I trained in Ottawa, at the Ottawa Civic Hospital. I’d always wanted to be a nurse, I’m not sure why now. I couldn’t get into the service right away; I had to wait, so I worked general duty or private duty, both of them, until I got in, in February of 1944. And around Colchester [England], we were on the path of the buzz bombs on their way to London. And we were pretty scared. And then I remember one night so clearly, we were billeted in a cottage down from the camp because there wasn’t room in the camp. And there were six of us in our cottage. This night, there was a commotion out, we went out and one of the [barrage] balloons had escaped from London, was up in the air, nobody knew what it was and the lights were on it. And we were terrified. We were just positive that it was Hitler’s secret weapon, so in our nightclothes and our pin curls, we tore up the road and into camp looking for help and protection. That was very exciting.
The daily care of our soldiers, depends if you’re getting new ones in or not, but we worked very closely with all the health team, where the orderlies, the up-patients [patients who were not bedridden], when they put on their blues, they would call it. And the doctors and the nurses were all in the same team. And when we got new patients in, that was a very busy time.
They’d have - whether they’re seriously ill or whether they were up-patients or whatnot. So we would put them in appropriate beds or wards. If they were up, we’d get them some clothes to be up in and of course, the dressings were very important. At first, we didn’t have all the new things we have now, like penicillin and, and sulfa came in, so we were putting sulfa on all their dressings. And burn cases usually went to a different hospital because burn cases had to have special care.
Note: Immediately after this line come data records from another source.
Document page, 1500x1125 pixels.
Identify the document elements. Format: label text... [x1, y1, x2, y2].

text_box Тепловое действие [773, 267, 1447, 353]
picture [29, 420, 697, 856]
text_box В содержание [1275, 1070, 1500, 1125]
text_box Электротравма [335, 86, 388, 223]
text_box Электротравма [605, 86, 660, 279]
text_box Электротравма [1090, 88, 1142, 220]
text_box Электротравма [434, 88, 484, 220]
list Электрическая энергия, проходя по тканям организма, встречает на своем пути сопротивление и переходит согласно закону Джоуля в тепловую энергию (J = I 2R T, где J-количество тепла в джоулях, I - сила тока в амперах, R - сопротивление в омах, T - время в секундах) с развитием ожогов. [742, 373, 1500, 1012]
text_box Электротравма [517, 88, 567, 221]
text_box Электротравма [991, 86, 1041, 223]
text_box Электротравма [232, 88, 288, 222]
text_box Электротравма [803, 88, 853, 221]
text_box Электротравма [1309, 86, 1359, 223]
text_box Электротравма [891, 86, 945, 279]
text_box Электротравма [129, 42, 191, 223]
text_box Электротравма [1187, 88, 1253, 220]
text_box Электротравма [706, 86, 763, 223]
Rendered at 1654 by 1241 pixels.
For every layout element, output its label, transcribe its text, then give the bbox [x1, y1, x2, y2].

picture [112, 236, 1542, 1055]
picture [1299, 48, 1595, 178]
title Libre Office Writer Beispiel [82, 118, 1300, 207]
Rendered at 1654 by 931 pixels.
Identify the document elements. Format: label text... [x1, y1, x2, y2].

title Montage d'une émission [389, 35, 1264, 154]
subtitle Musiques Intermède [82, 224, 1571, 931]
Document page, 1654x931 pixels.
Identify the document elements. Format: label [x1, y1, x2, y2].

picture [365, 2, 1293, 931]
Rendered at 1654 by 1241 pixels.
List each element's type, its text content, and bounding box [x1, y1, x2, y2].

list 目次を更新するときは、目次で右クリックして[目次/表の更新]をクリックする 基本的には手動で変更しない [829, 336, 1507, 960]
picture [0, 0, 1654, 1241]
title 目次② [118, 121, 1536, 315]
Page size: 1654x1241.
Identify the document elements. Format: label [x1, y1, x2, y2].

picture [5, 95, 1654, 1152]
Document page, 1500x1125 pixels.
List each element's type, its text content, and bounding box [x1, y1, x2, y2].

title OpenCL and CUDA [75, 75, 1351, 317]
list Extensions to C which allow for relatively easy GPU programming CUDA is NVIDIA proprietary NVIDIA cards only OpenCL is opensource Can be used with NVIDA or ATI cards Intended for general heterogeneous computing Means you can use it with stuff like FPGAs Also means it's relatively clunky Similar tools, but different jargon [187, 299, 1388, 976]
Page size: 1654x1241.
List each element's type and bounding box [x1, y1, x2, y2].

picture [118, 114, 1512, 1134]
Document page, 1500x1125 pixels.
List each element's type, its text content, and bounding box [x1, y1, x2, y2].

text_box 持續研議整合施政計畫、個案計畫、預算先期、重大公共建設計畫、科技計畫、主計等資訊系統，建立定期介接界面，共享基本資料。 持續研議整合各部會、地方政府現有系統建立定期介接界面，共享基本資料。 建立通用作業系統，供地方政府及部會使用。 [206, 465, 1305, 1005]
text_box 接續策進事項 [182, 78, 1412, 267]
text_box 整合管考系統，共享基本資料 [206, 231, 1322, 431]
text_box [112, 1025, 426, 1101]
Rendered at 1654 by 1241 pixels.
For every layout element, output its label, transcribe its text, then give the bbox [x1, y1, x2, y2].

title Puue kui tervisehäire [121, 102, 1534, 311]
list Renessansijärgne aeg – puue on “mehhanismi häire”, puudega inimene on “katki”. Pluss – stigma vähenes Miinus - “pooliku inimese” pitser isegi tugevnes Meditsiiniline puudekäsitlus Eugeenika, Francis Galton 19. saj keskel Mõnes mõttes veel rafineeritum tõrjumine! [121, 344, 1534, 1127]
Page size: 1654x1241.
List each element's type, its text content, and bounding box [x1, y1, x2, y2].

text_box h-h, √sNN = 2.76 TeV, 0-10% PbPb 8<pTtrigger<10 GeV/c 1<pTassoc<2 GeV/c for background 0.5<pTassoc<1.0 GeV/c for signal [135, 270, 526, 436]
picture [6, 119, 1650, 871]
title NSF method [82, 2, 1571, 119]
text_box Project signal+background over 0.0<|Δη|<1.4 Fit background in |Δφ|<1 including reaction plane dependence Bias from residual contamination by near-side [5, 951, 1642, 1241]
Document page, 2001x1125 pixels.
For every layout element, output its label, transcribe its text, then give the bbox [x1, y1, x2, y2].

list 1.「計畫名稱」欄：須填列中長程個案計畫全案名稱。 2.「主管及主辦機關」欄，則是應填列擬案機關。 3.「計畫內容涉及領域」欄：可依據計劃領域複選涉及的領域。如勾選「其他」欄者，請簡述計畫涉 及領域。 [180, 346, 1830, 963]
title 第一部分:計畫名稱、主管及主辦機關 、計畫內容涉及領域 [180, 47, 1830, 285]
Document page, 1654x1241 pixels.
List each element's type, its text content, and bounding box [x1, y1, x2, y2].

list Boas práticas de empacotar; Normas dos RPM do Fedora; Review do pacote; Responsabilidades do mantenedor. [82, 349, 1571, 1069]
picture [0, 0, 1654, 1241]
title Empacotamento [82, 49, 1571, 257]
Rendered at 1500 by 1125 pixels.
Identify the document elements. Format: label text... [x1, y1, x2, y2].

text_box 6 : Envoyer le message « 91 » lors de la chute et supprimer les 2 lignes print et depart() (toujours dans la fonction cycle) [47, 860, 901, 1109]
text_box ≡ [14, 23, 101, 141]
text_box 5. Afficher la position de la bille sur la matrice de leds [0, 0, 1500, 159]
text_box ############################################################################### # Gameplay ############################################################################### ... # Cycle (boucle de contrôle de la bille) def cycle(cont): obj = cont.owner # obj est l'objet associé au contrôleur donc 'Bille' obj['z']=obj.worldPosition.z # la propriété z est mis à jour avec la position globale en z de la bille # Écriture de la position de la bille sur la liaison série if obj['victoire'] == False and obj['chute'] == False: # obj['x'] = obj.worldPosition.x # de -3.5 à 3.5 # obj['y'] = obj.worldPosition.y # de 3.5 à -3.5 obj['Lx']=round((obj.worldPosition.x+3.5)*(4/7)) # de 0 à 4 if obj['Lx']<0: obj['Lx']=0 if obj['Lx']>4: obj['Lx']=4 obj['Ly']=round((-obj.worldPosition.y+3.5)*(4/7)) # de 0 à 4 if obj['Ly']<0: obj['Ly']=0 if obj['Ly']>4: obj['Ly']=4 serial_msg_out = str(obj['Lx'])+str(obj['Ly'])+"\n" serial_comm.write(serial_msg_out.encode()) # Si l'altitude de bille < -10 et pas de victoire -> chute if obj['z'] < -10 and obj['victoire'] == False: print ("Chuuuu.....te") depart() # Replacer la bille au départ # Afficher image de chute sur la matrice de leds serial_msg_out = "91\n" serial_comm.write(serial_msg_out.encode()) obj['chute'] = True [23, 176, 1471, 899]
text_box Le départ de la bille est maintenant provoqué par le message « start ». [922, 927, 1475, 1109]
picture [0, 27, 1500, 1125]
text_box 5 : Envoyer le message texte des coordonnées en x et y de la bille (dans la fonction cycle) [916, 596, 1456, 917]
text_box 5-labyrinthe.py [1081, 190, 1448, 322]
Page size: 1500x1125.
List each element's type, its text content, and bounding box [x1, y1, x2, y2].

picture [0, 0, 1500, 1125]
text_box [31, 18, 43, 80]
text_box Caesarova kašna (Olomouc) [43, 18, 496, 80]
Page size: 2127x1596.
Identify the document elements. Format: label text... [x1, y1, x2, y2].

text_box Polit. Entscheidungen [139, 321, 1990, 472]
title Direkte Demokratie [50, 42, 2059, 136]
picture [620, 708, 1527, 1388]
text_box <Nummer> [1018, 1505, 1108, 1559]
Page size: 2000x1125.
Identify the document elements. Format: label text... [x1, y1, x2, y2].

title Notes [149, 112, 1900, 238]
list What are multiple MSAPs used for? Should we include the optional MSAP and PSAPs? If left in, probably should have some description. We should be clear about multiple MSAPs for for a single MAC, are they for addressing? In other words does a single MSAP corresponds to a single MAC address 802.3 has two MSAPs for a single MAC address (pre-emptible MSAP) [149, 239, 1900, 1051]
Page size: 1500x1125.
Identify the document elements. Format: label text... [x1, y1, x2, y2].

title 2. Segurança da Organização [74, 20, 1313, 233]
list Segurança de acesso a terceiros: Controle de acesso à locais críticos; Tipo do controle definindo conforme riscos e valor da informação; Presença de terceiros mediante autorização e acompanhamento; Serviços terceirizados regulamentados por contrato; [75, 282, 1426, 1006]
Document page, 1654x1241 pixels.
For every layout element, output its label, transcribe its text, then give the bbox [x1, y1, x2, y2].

If there was a warning, I would go around and a lot of the patients would be under their beds. That was the safest place for them. You know, that was kind of heartbreaking too, to see them all lying under their beds. Well of course, there were an awful lot of amputees. That was difficult for the patients. They had to learn how to get along before they would come home. I even had a patient who was only 17 and he’s in one of the pictures.
Some of them that had been married and had come over and they were due to come home, I can remember early in the morning, they’d come out to the desk and chat with me and say, they were terrified to come home because they were married but they couldn’t even remember what she looked like. They had married in haste and went overseas for maybe four years and they lost touch, emotionally and physically. But they were scared to come home.
However, they were always happy to be going home but they were scared with their amputees and the different things that had happened to them. You got to know them very personally. You got to be very good friends. I don’t recall ever having an ill feeling towards a patient. They would all like to have you come and sit by their side and talk about home and their wives and children. I think they looked to us as a favourite cousin. And they used to tell us all their stories. And I don’t know, it was just very personal.